Here is the anti-democracy: the world of self-sacrifice, of giving away self-advantage, of humility. Here is the Kingdom of love.

The young Mary participates in this perfection of God's good order with her famous words

Fiat mihi secundum verbum Tuum.

Be it unto me according to Thy word.   (Lu 1:38)

We hear her words faintly echoing in the words of the faithful centurion,

"But speak the word only and my servant, my soul, our spiritual lifeworld will be healed."

And Jesus blesses this connection by saying,

"Let it be unto you as you have believed"   (Mt 8:13)

Such noble company, the faithful centurion the Most Holy Mother of God, the Lord of all life .... Is this not the place where we long to be? Does not this tower above self-advantage and gratification of ego and unwholesome preoccupation?

Let us awaken from our many stupors! Let us be roused from our self-absorption and indifference to others! Let us take our place among the ranks of saints, of angels, and, yes, of Roman centurions who say, "Lord I am not worthy that Thou shouldst come under my roof but only speak the word ...."

Are families homeless?
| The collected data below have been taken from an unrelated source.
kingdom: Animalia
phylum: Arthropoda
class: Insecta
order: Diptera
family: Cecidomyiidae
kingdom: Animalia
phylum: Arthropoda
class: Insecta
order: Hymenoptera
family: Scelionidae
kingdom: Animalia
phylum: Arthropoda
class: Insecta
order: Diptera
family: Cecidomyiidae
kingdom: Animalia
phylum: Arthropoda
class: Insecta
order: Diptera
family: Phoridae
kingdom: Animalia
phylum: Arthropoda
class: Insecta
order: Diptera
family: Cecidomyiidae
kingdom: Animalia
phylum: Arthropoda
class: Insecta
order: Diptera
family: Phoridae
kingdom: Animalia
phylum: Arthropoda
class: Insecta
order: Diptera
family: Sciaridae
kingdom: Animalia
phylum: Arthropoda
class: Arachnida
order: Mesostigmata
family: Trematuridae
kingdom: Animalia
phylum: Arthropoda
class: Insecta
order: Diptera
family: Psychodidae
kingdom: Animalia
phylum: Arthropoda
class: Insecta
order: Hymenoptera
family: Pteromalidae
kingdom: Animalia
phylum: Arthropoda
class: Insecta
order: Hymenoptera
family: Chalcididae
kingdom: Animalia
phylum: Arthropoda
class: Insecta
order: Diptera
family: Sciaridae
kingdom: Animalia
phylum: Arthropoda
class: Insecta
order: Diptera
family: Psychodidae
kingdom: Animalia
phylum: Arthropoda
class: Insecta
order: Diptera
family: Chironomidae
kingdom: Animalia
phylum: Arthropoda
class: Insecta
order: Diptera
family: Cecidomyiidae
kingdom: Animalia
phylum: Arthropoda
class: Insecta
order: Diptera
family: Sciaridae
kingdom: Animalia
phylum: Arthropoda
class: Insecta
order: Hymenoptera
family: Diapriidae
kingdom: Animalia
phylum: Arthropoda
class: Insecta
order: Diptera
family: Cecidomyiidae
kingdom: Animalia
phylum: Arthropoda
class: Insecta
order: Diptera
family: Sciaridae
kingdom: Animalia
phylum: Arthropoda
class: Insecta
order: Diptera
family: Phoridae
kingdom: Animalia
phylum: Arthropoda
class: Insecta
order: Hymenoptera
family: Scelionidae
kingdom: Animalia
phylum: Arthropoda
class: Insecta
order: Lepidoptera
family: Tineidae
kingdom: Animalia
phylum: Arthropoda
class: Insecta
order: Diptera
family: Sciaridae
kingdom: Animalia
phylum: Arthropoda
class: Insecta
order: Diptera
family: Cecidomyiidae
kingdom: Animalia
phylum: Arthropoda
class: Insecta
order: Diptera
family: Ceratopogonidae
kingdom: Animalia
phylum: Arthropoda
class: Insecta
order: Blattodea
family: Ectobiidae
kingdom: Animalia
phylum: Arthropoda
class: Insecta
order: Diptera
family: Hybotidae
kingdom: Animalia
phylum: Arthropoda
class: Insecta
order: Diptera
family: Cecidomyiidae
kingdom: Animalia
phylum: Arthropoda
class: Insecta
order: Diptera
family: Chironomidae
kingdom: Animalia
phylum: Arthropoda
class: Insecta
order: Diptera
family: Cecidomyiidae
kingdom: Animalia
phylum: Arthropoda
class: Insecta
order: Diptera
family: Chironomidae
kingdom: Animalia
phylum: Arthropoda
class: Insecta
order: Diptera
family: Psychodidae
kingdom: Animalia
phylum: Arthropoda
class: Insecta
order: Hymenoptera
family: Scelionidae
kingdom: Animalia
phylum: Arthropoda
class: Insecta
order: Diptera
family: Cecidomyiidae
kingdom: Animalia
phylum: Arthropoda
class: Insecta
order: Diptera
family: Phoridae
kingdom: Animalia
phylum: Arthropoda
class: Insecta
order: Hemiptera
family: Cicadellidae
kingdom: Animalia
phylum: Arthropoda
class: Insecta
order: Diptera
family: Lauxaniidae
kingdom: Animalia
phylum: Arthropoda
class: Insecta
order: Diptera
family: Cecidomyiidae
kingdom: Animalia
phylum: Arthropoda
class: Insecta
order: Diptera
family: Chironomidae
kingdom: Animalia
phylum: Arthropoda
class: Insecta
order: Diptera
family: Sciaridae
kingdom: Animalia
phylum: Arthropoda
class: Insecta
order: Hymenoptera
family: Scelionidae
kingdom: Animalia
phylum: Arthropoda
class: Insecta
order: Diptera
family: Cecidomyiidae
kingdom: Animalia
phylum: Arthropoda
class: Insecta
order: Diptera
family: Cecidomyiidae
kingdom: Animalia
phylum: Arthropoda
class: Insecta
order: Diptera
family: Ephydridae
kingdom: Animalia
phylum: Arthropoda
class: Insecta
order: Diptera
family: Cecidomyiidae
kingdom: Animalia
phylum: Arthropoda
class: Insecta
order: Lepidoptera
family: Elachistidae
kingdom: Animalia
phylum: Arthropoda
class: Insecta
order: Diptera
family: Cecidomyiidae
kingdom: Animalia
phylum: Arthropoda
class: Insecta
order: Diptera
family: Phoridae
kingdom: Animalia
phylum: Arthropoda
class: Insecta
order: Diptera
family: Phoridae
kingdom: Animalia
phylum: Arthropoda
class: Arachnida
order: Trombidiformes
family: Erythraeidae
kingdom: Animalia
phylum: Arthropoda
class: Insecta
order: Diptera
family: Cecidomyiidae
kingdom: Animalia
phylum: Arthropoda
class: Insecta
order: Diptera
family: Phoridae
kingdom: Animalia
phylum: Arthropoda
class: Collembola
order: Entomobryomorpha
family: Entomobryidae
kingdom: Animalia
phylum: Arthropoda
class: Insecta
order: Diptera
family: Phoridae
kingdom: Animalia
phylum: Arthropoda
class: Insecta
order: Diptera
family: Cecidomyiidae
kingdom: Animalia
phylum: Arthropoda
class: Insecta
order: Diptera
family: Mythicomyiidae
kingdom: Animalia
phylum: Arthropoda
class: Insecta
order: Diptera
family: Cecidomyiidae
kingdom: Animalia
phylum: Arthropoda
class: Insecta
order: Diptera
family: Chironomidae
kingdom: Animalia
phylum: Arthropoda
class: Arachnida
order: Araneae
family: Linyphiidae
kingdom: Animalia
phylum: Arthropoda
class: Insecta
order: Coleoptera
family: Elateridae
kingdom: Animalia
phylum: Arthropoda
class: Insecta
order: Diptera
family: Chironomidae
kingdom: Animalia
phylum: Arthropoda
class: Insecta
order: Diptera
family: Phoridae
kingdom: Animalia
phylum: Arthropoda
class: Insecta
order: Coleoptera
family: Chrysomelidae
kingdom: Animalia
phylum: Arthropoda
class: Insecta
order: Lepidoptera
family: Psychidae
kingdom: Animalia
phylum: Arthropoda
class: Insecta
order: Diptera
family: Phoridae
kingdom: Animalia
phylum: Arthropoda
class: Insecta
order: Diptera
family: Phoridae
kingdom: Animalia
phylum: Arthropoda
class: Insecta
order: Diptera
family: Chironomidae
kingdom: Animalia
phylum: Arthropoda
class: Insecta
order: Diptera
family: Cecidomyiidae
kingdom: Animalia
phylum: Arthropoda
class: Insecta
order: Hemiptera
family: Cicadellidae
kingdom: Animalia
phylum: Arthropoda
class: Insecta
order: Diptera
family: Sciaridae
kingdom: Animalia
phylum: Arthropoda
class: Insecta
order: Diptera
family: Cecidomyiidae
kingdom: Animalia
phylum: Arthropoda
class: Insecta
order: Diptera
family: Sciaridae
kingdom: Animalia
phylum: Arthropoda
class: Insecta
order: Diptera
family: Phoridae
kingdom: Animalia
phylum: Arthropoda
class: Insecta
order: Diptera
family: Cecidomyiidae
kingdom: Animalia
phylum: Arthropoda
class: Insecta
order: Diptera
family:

Then pick up a hammer at places like Habitat for Humanity. Are children starving? Then volunteer at your local food bank .... or found your own. My uncle would fill up the cellar of his home like a grocery store, buying in bulk on sale, and then look for opportunities to feed starving families in Newark and surrounding towns in New Jersey.

Our Father's world is one of goodly order. And everything else is chaos. An Orthodox saying I read many years ago declared, "Outside the life of prayer lies only madness." So let us pray. Let us hear God's call. Let us walk humbly on the earth asking boons of Him that will bring about His Kingdom. For His Kingdom lives in our hearts, and we shall find that He will do the rest. He will stretch out our hearts beyond all expectation until they grow more and more like His, pouring out His love on to an aching world and receiving His boundless love as we never thought possible.

In the Name of the Father and of the Son and of the Holy Ghost. Amen.